I'd like every record written out again, exactly as it is.

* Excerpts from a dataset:
········

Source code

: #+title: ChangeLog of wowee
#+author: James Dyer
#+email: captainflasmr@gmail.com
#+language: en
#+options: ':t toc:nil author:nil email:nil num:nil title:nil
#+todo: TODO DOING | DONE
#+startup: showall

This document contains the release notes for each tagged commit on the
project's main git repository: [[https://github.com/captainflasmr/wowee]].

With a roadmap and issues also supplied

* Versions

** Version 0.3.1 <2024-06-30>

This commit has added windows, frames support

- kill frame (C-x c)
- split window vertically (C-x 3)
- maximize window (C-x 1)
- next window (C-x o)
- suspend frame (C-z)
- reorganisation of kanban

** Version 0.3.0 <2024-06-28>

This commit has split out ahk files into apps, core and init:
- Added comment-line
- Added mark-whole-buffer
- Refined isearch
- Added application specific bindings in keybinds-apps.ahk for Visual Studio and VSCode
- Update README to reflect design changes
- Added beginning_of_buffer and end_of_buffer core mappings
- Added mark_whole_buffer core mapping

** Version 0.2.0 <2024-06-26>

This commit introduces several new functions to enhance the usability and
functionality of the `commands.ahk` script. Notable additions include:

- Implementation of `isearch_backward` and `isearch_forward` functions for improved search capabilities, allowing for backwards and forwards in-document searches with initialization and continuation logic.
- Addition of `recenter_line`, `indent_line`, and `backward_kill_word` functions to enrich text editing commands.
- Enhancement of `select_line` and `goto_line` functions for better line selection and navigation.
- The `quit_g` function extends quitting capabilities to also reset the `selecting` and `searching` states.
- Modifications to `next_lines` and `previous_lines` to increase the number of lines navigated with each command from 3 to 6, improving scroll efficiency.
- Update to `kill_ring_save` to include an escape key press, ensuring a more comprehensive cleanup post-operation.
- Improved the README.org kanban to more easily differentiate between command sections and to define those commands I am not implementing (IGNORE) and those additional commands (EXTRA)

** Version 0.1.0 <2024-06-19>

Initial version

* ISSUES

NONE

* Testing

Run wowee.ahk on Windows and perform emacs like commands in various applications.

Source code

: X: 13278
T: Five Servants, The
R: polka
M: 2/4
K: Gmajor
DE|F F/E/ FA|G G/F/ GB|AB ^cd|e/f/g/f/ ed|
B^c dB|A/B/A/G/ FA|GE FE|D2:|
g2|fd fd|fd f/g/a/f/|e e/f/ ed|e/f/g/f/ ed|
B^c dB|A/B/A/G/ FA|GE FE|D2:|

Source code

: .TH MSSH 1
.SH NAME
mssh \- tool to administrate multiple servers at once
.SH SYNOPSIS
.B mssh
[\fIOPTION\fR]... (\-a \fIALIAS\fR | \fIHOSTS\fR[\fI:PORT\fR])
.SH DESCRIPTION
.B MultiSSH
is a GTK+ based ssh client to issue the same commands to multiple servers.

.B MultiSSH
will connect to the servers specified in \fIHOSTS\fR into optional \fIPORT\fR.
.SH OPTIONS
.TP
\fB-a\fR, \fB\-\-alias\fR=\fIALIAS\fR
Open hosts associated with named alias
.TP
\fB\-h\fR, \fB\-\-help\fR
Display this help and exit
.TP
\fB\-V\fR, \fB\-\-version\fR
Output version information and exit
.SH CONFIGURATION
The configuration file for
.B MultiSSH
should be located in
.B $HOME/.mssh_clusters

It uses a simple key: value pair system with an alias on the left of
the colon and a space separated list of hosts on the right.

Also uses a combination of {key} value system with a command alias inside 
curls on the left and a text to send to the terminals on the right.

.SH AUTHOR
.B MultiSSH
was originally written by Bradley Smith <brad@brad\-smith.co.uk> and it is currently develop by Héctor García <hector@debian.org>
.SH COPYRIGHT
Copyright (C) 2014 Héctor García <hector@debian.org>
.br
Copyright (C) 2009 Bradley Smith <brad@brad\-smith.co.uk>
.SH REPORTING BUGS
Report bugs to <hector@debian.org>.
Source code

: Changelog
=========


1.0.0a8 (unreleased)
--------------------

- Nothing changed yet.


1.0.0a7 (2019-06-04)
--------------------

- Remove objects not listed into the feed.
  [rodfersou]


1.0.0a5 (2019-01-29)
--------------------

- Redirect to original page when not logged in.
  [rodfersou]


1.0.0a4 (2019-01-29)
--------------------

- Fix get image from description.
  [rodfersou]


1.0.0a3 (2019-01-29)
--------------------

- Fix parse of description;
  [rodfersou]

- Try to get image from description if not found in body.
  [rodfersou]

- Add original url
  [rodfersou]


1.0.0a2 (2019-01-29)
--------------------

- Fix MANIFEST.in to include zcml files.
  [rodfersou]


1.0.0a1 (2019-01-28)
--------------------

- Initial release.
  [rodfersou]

········

* Output for this task:
Source code

: #+title: ChangeLog of wowee
#+author: James Dyer
#+email: captainflasmr@gmail.com
#+language: en
#+options: ':t toc:nil author:nil email:nil num:nil title:nil
#+todo: TODO DOING | DONE
#+startup: showall

This document contains the release notes for each tagged commit on the
project's main git repository: [[https://github.com/captainflasmr/wowee]].

With a roadmap and issues also supplied

* Versions

** Version 0.3.1 <2024-06-30>

This commit has added windows, frames support

- kill frame (C-x c)
- split window vertically (C-x 3)
- maximize window (C-x 1)
- next window (C-x o)
- suspend frame (C-z)
- reorganisation of kanban

** Version 0.3.0 <2024-06-28>

This commit has split out ahk files into apps, core and init:
- Added comment-line
- Added mark-whole-buffer
- Refined isearch
- Added application specific bindings in keybinds-apps.ahk for Visual Studio and VSCode
- Update README to reflect design changes
- Added beginning_of_buffer and end_of_buffer core mappings
- Added mark_whole_buffer core mapping

** Version 0.2.0 <2024-06-26>

This commit introduces several new functions to enhance the usability and
functionality of the `commands.ahk` script. Notable additions include:

- Implementation of `isearch_backward` and `isearch_forward` functions for improved search capabilities, allowing for backwards and forwards in-document searches with initialization and continuation logic.
- Addition of `recenter_line`, `indent_line`, and `backward_kill_word` functions to enrich text editing commands.
- Enhancement of `select_line` and `goto_line` functions for better line selection and navigation.
- The `quit_g` function extends quitting capabilities to also reset the `selecting` and `searching` states.
- Modifications to `next_lines` and `previous_lines` to increase the number of lines navigated with each command from 3 to 6, improving scroll efficiency.
- Update to `kill_ring_save` to include an escape key press, ensuring a more comprehensive cleanup post-operation.
- Improved the README.org kanban to more easily differentiate between command sections and to define those commands I am not implementing (IGNORE) and those additional commands (EXTRA)

** Version 0.1.0 <2024-06-19>

Initial version

* ISSUES

NONE

* Testing

Run wowee.ahk on Windows and perform emacs like commands in various applications.

Source code

: X: 13278
T: Five Servants, The
R: polka
M: 2/4
K: Gmajor
DE|F F/E/ FA|G G/F/ GB|AB ^cd|e/f/g/f/ ed|
B^c dB|A/B/A/G/ FA|GE FE|D2:|
g2|fd fd|fd f/g/a/f/|e e/f/ ed|e/f/g/f/ ed|
B^c dB|A/B/A/G/ FA|GE FE|D2:|

Source code

: .TH MSSH 1
.SH NAME
mssh \- tool to administrate multiple servers at once
.SH SYNOPSIS
.B mssh
[\fIOPTION\fR]... (\-a \fIALIAS\fR | \fIHOSTS\fR[\fI:PORT\fR])
.SH DESCRIPTION
.B MultiSSH
is a GTK+ based ssh client to issue the same commands to multiple servers.

.B MultiSSH
will connect to the servers specified in \fIHOSTS\fR into optional \fIPORT\fR.
.SH OPTIONS
.TP
\fB-a\fR, \fB\-\-alias\fR=\fIALIAS\fR
Open hosts associated with named alias
.TP
\fB\-h\fR, \fB\-\-help\fR
Display this help and exit
.TP
\fB\-V\fR, \fB\-\-version\fR
Output version information and exit
.SH CONFIGURATION
The configuration file for
.B MultiSSH
should be located in
.B $HOME/.mssh_clusters

It uses a simple key: value pair system with an alias on the left of
the colon and a space separated list of hosts on the right.

Also uses a combination of {key} value system with a command alias inside 
curls on the left and a text to send to the terminals on the right.

.SH AUTHOR
.B MultiSSH
was originally written by Bradley Smith <brad@brad\-smith.co.uk> and it is currently develop by Héctor García <hector@debian.org>
.SH COPYRIGHT
Copyright (C) 2014 Héctor García <hector@debian.org>
.br
Copyright (C) 2009 Bradley Smith <brad@brad\-smith.co.uk>
.SH REPORTING BUGS
Report bugs to <hector@debian.org>.
Source code

: Changelog
=========


1.0.0a8 (unreleased)
--------------------

- Nothing changed yet.


1.0.0a7 (2019-06-04)
--------------------

- Remove objects not listed into the feed.
  [rodfersou]


1.0.0a5 (2019-01-29)
--------------------

- Redirect to original page when not logged in.
  [rodfersou]


1.0.0a4 (2019-01-29)
--------------------

- Fix get image from description.
  [rodfersou]


1.0.0a3 (2019-01-29)
--------------------

- Fix parse of description;
  [rodfersou]

- Try to get image from description if not found in body.
  [rodfersou]

- Add original url
  [rodfersou]


1.0.0a2 (2019-01-29)
--------------------

- Fix MANIFEST.in to include zcml files.
  [rodfersou]


1.0.0a1 (2019-01-28)
--------------------

- Initial release.
  [rodfersou]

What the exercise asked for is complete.